### Instructions to follow
Reproduce, word for word, the stretch of the DNA ligase text from "Eukaryotic DNA ligases" through "version of LigIII.".
Passage START
Functional redundancy between DNA ligases I and III in DNA replication in vertebrate cells

Abstract

In eukaryotes, the three families of ATP-dependent DNA ligases are associated with specific functions in DNA metabolism. DNA ligase I (LigI) catalyzes Okazaki-fragment ligation at the replication fork and nucleotide excision repair (NER). DNA ligase IV (LigIV) mediates repair of DNA double strand breaks (DSB) via the canonical non-homologous end-joining (NHEJ) pathway. The evolutionary younger DNA ligase III (LigIII) is restricted to higher eukaryotes and has been associated with base excision (BER) and single strand break repair (SSBR). Here, using conditional knockout strategies for LIG3 and concomitant inactivation of the LIG1 and LIG4 genes, we show that in DT40 cells LigIII efficiently supports semi-conservative DNA replication. Our observations demonstrate a high functional versatility for the evolutionary new LigIII in DNA replication and mitochondrial metabolism, and suggest the presence of an alternative pathway for Okazaki fragment ligation.

Figure 1.

Eukaryotic DNA ligases and targeting strategies. (A) Domain structure of chicken DNA ligases. Nc, nuclear; mt, mitochondrial. Red bars indicate regions deleted in the mutants generated. The β form of LigIII is inferred, as the corresponding exon could not be identified. (B) Vectors and approach taken to generate conditional and constitutive knockouts of DT40 LIG3 alleles. Gels show PCR products confirming genome editing steps. The steps followed to generate the indicated mutants are outlined in the lower right. (C) Approach to generate an allele expressing the mitochondrial version of LigIII.

Figure 2.

LIG3, but not LIG1 or LIG4, is essential for DT40 survival. (A) Determination of LIG3 mRNA level in LIG3^2loxP/− cells treated with 4HT. The mRNA levels of LIG1, LIG4 and LIG3 were measured by real-time PCR at different times after incubation with 4HT. (B) Western blot analysis of LigIII protein level in LIG3^2loxP/− cells treated with 4HT. A mouse monoclonal antibody, raised against human LigIII (clone 1F3), which efficiently recognizes the chicken LigIII was used. Protein loading was monitored with an anti-GAPDH antibody. (C and E) Growth kinetics of the indicated cell lines maintained in the exponential phase of growth by routine dilution in fresh growth medium. (D) Colony forming ability of wt and LIG3^2loxP/−DT40 cells as a function of time after incubation with 4HT. (F) Accumulation of Okazaki fragments in LigI-deficient human and mouse cells, as well as the indicated DT40 mutants. The graph shows the percentage of total radioactivity present in single-stranded DNA fragments <2.0 kb for each cell line.

Figure 3.
Passage END
Listed records START
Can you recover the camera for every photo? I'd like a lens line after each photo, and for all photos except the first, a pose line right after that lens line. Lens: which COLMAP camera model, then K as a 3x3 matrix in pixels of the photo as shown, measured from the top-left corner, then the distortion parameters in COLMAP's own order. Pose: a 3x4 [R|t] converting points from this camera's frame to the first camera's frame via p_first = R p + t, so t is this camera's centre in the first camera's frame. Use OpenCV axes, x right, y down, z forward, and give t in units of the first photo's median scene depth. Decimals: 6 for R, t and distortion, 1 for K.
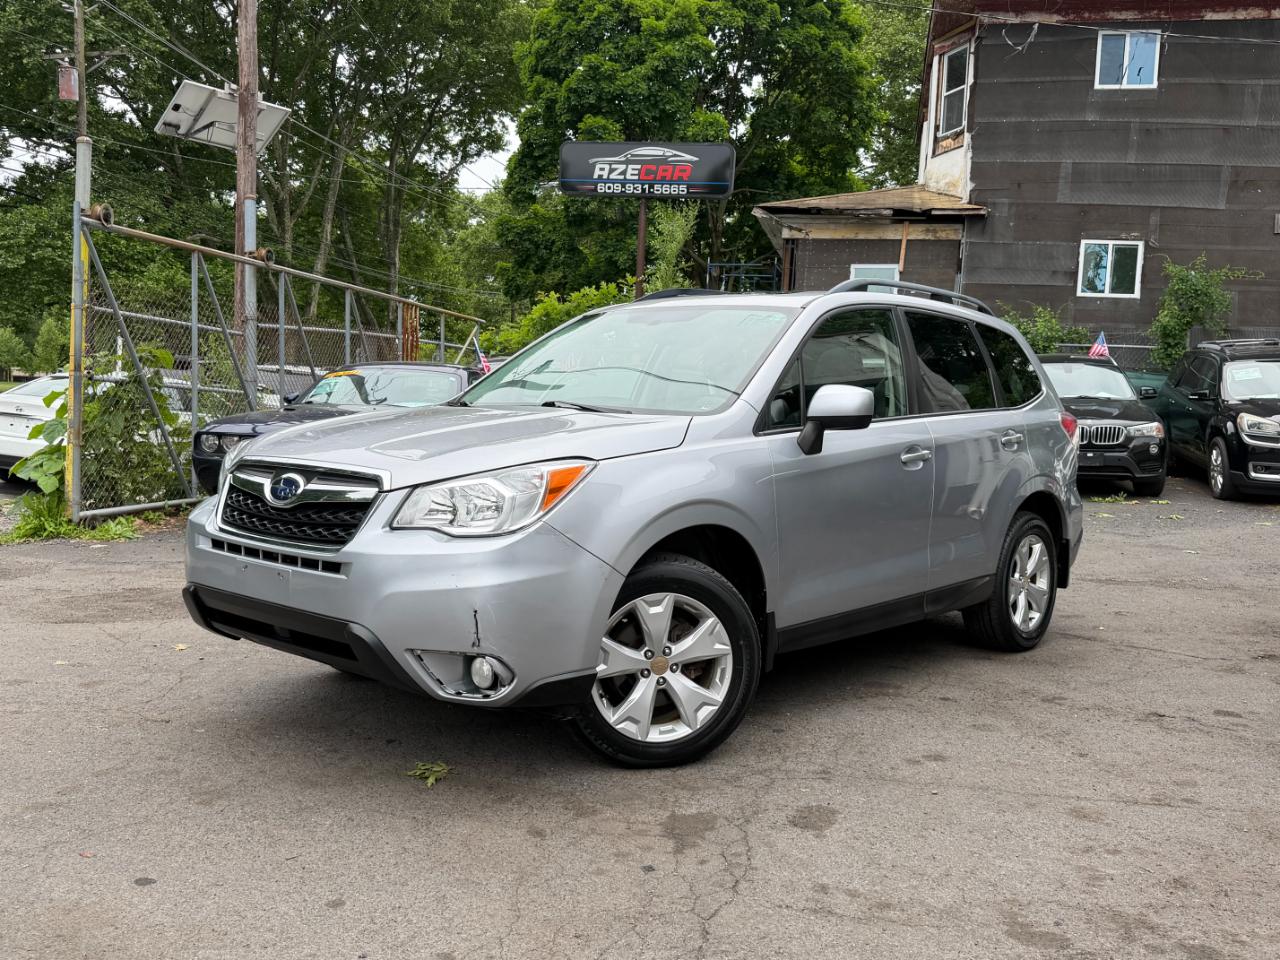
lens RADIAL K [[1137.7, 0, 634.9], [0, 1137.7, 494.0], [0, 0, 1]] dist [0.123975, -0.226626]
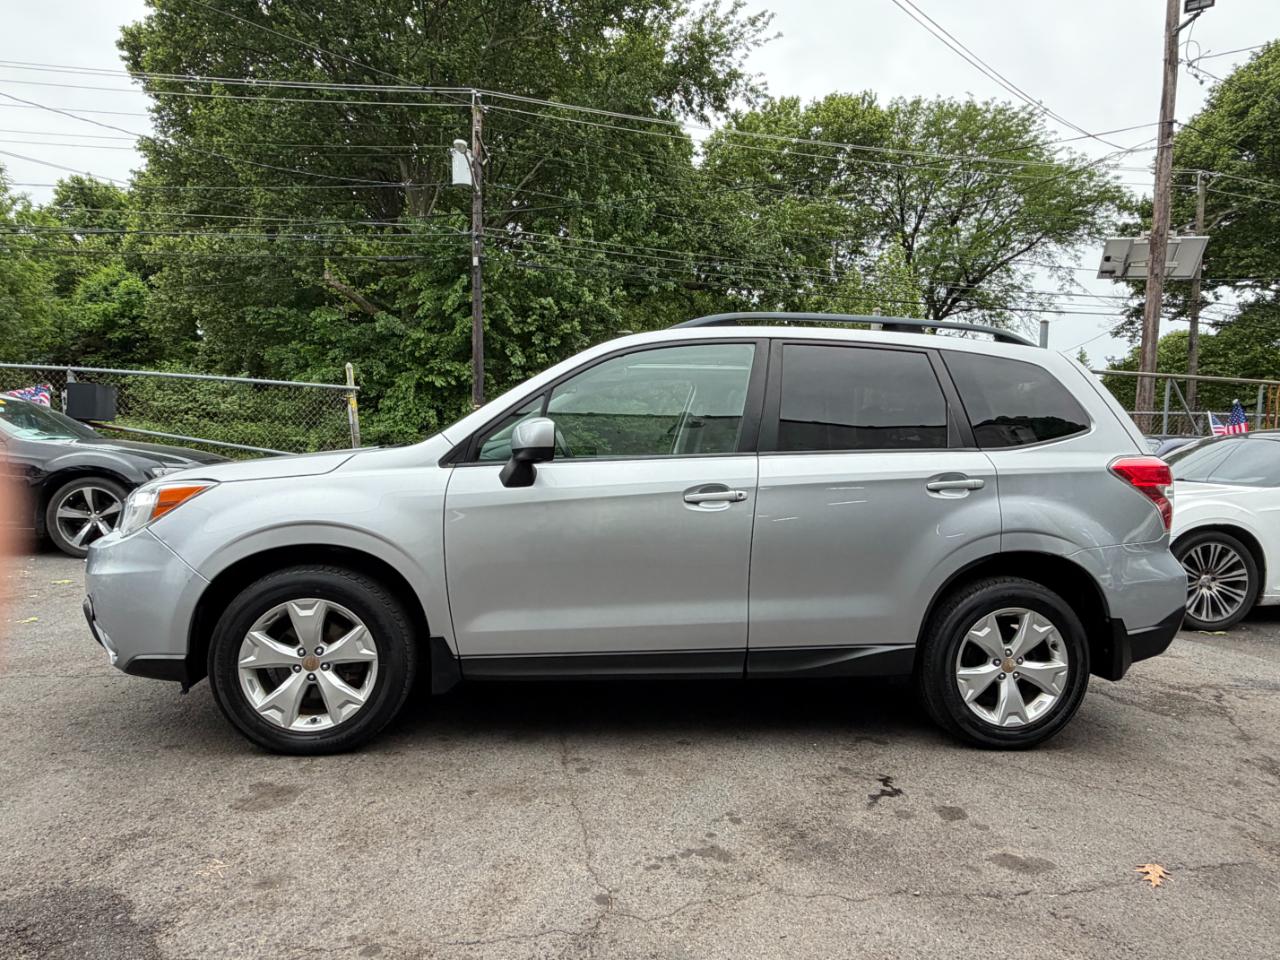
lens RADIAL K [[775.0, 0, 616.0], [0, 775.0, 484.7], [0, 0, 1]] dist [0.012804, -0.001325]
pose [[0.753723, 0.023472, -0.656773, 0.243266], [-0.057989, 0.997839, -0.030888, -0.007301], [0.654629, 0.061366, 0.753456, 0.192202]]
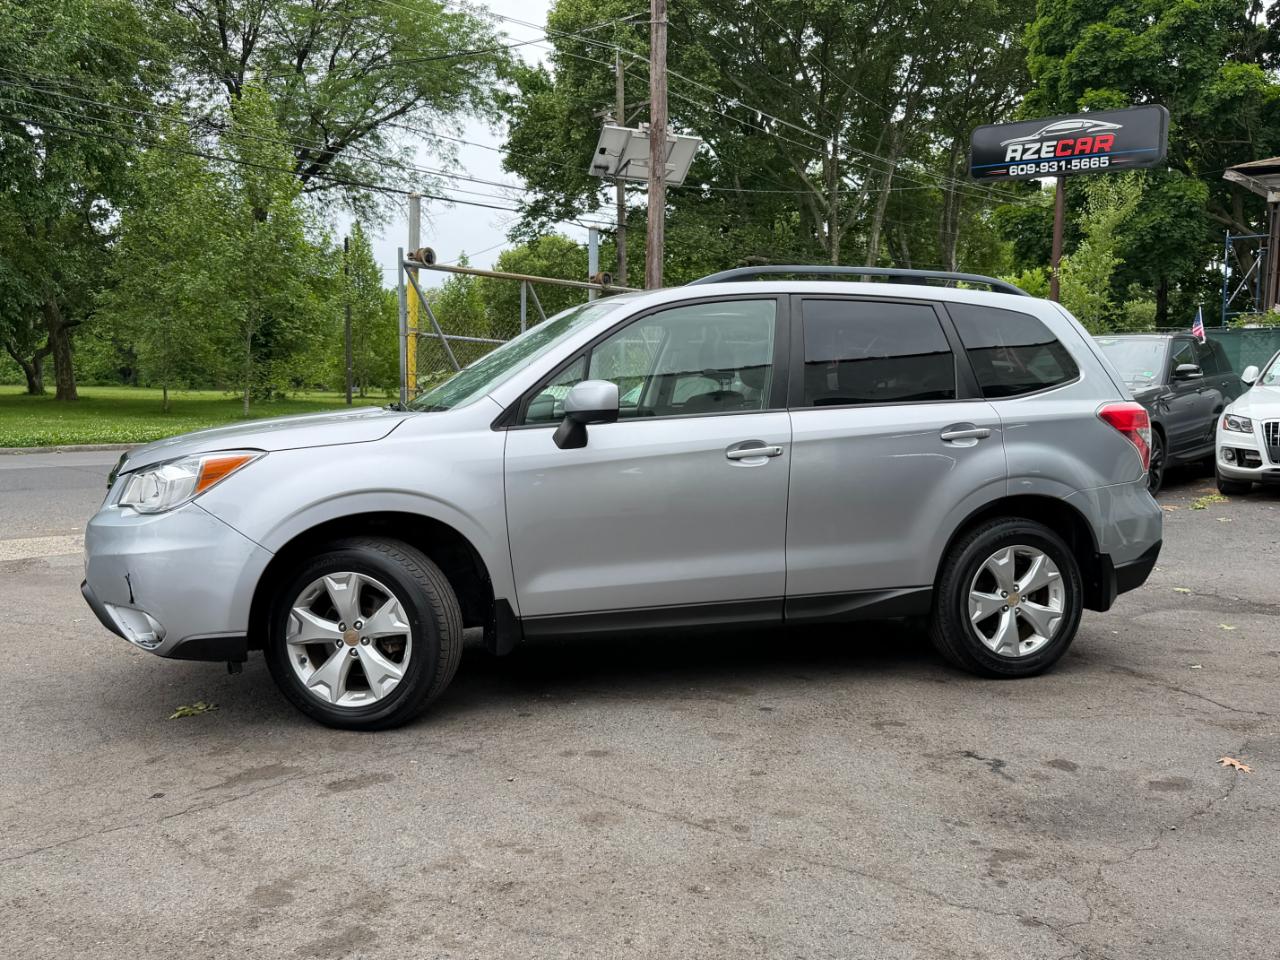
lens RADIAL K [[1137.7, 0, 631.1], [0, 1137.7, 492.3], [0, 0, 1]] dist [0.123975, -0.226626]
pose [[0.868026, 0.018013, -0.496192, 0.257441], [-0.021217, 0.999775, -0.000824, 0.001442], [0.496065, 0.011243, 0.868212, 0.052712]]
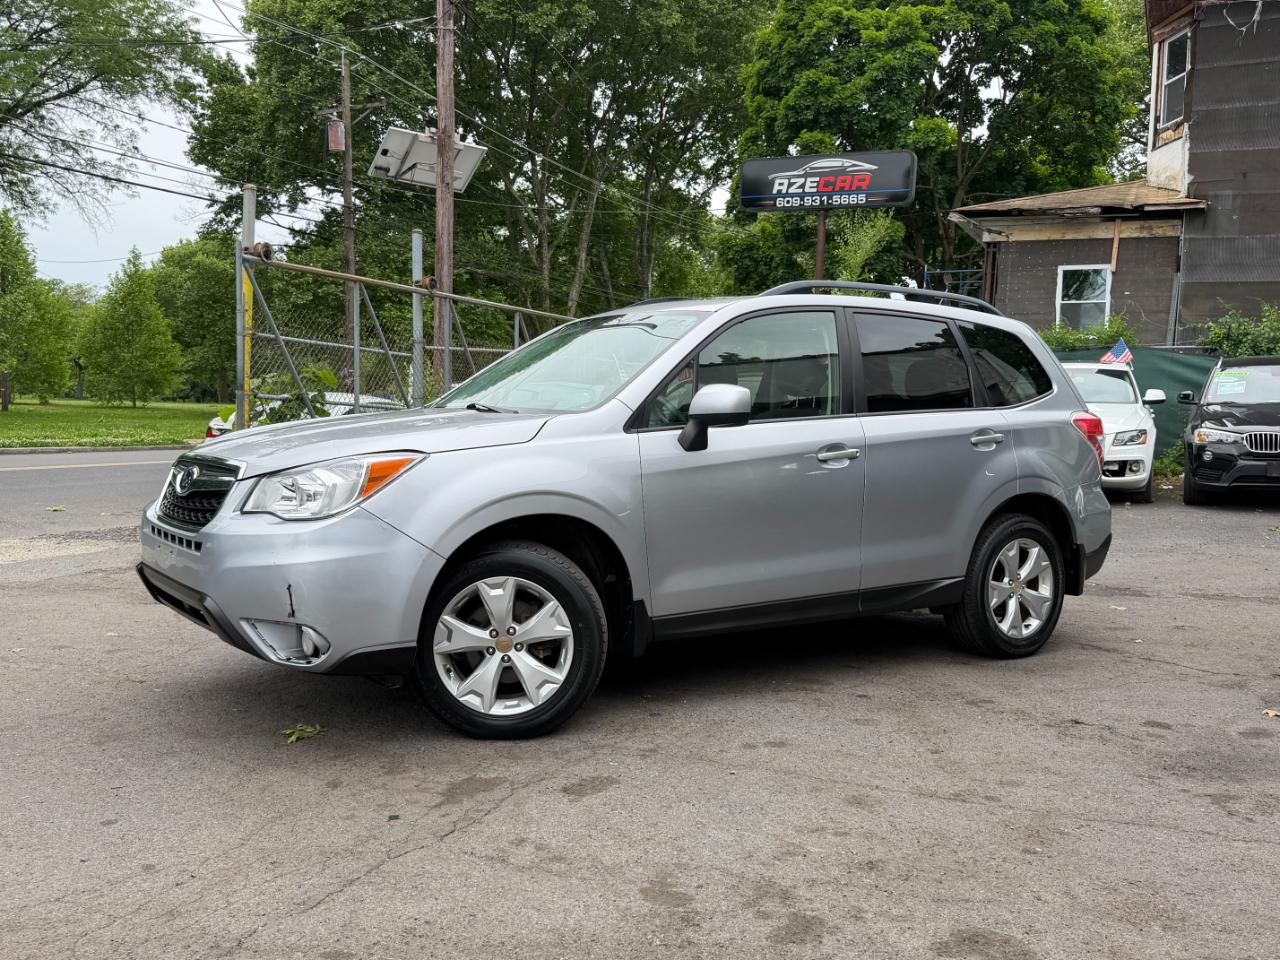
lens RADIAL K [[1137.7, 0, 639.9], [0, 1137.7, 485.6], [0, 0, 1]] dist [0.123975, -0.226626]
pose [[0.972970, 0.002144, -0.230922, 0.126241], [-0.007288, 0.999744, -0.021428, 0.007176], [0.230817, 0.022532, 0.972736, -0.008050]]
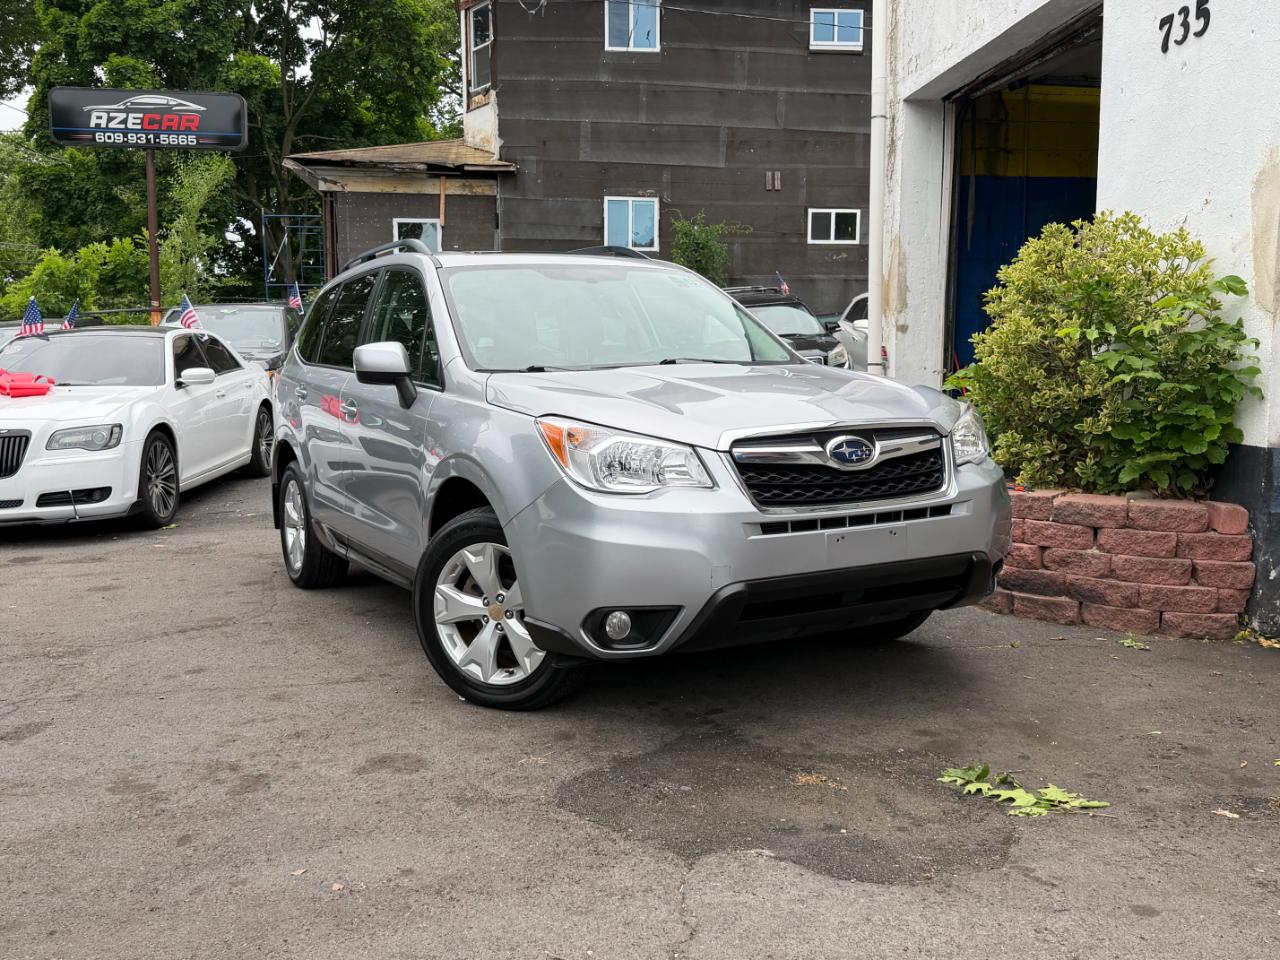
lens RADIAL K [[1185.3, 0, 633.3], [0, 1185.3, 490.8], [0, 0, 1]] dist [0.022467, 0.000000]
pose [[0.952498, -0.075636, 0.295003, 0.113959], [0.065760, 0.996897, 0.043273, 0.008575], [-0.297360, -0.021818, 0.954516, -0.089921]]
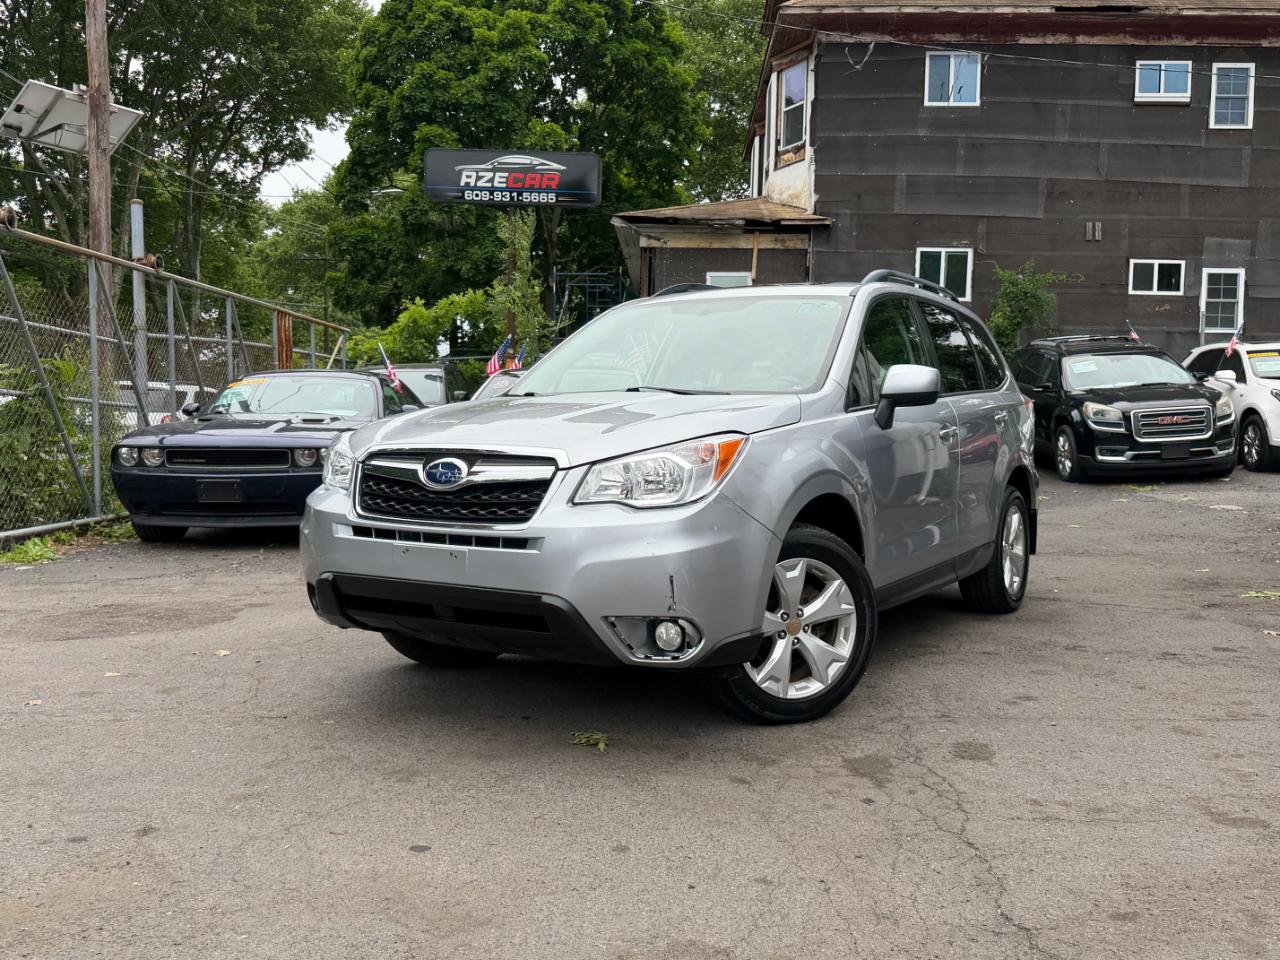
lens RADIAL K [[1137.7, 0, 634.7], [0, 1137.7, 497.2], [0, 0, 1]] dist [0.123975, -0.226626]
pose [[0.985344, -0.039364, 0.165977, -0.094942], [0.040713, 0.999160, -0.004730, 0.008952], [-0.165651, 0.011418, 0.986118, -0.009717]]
Listed records END
Listed records START
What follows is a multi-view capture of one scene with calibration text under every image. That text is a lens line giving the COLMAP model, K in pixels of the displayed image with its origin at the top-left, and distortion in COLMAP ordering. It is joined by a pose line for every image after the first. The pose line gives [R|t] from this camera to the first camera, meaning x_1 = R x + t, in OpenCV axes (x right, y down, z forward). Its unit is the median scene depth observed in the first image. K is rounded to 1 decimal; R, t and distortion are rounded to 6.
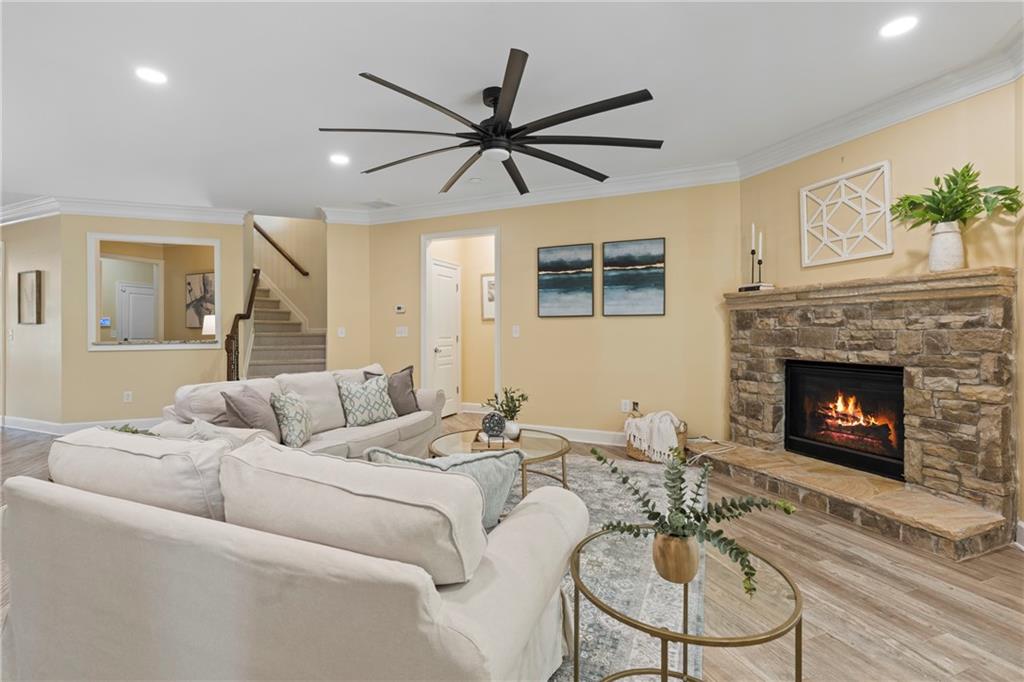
Listed records END
### Solution below
Eukaryotic DNA ligases and targeting strategies. (A) Domain structure of chicken DNA ligases. Nc, nuclear; mt, mitochondrial. Red bars indicate regions deleted in the mutants generated. The β form of LigIII is inferred, as the corresponding exon could not be identified. (B) Vectors and approach taken to generate conditional and constitutive knockouts of DT40 LIG3 alleles. Gels show PCR products confirming genome editing steps. The steps followed to generate the indicated mutants are outlined in the lower right. (C) Approach to generate an allele expressing the mitochondrial version of LigIII.